The persistent DIO of 77-82 days suggests that MAS carries significant inventory risk, which is a direct consequence of its symbiotic relationship with Home Depot. This reliance on channel partners limits the company's ability to optimize its cash conversion cycle, leaving it vulnerable to sudden inventory corrections if consumer demand for home improvement projects softens further.
According to the latest balance sheet data, the debt-to-equity ratio has surged to 122.30 in 2026Q1, a concerning escalation that warrants investigation given the company's history of prioritizing share repurchases over the accumulation of book value in a high-interest-rate environment.
The rapid increase in leverage, combined with a persistent negative equity position, suggests that the company's capital structure is becoming increasingly strained. While interest coverage remains adequate at 12.15x, the reliance on debt to fund shareholder returns in a stagnant housing market may limit the company's ability to pursue necessary bolt-on acquisitions or defend its market share against aggressive competitors.
Investors frequently misapply the Price-to-Book ratio to MAS, which currently sits at an extreme 223.66, failing to account for the company's aggressive share repurchase strategy that has systematically eroded the equity base and rendered traditional book value analysis largely irrelevant for assessing long-term solvency.
Because MAS has prioritized returning capital to shareholders over building tangible book value, the P/B ratio provides a distorted view of the company's financial health. Analysts should instead focus on EV/EBITDA and free cash flow yield to better understand the company's true earning power and its ability to service debt obligations without relying on equity-based valuation metrics.
Includes 30+ ratios · 30 years · Updated daily
DCF models, multiple analysis, and analyst estimates.
10-year return with dividends reinvested.
See how regular investing compounds over time.
Compare growth, multiples, and margins vs sector.
Quick answers to the most common questions about buying MAS stock.
Masco Corporation's current P/E ratio is 20.6x. The historical average is 21.2x. This places it at the 64th percentile of its historical range.
Masco Corporation's current EV/EBITDA is 13.2x.
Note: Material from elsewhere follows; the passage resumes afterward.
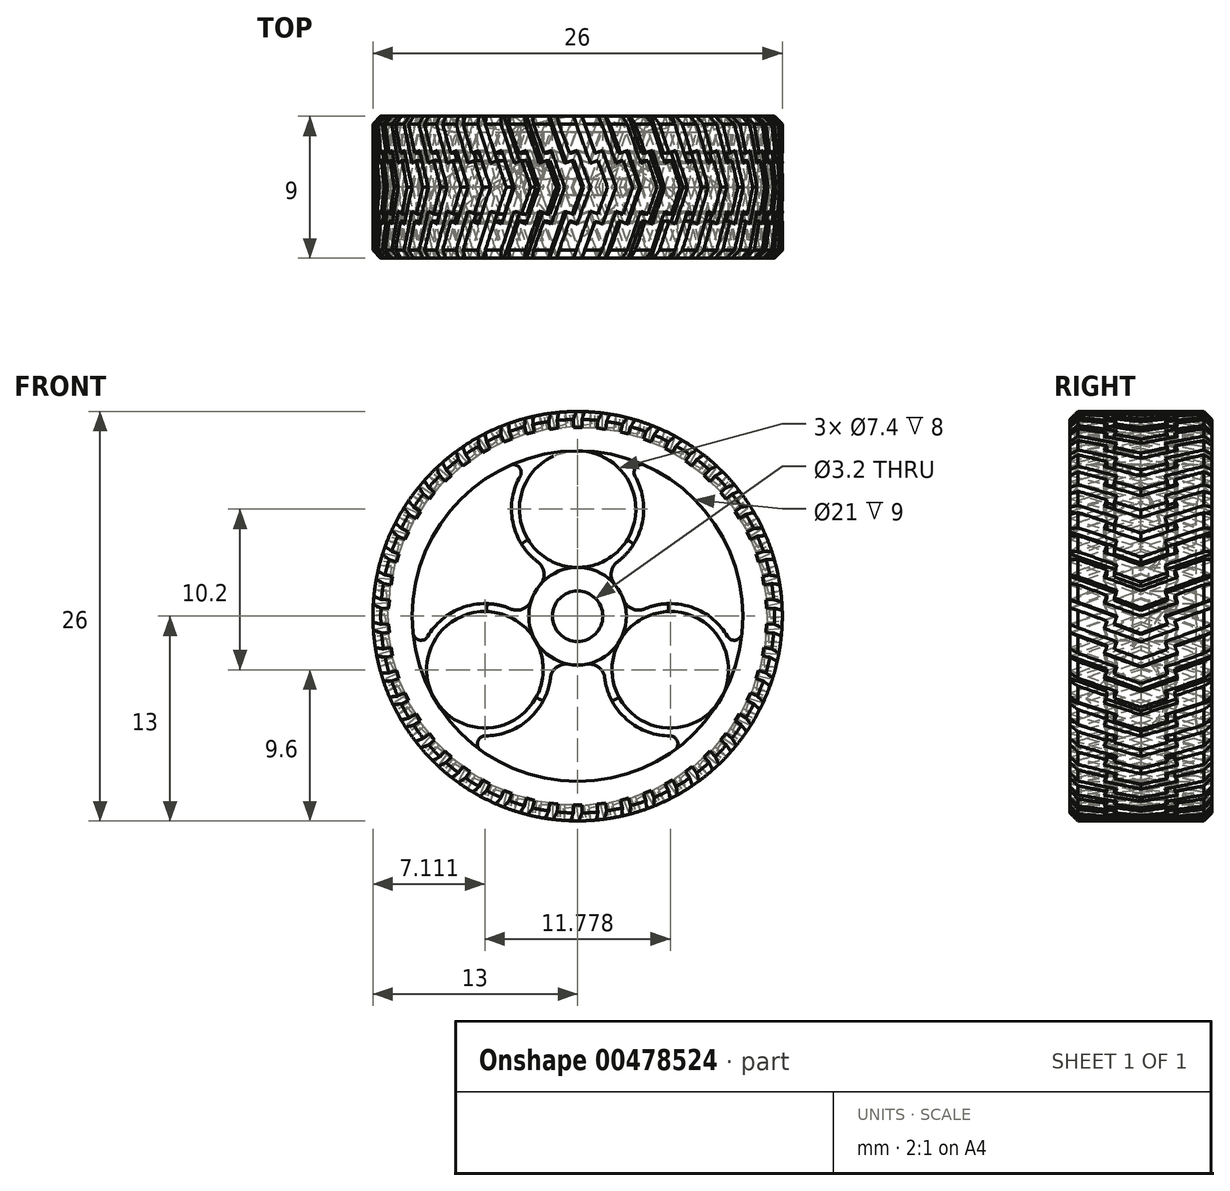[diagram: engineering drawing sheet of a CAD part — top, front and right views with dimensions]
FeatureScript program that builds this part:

This enterprise value multiple compares the company's total value (equity + debt - cash) to its EBITDA. The historical average is 10.5x.
Masco Corporation's return on equity (ROE) is 7363.6%. This is above the typical threshold of 15-20% considered good for most companies. The historical average is 33.5%.
Based on historical data, Masco Corporation is trading at a P/E of 20.6x. This is at the 64th percentile of its historical P/E range. Compare with industry peers and growth rates for a complete picture.
Masco Corporation's current dividend yield is 1.57% with a payout ratio of 32.2%.
Masco Corporation has 35.5% gross margin and 16.8% operating margin. Operating margin between 10-20% is typical for established companies.
Masco Corporation's Debt/EBITDA ratio is 2.4x, indicating moderate leverage. A ratio between 2-4x is manageable but warrants monitoring.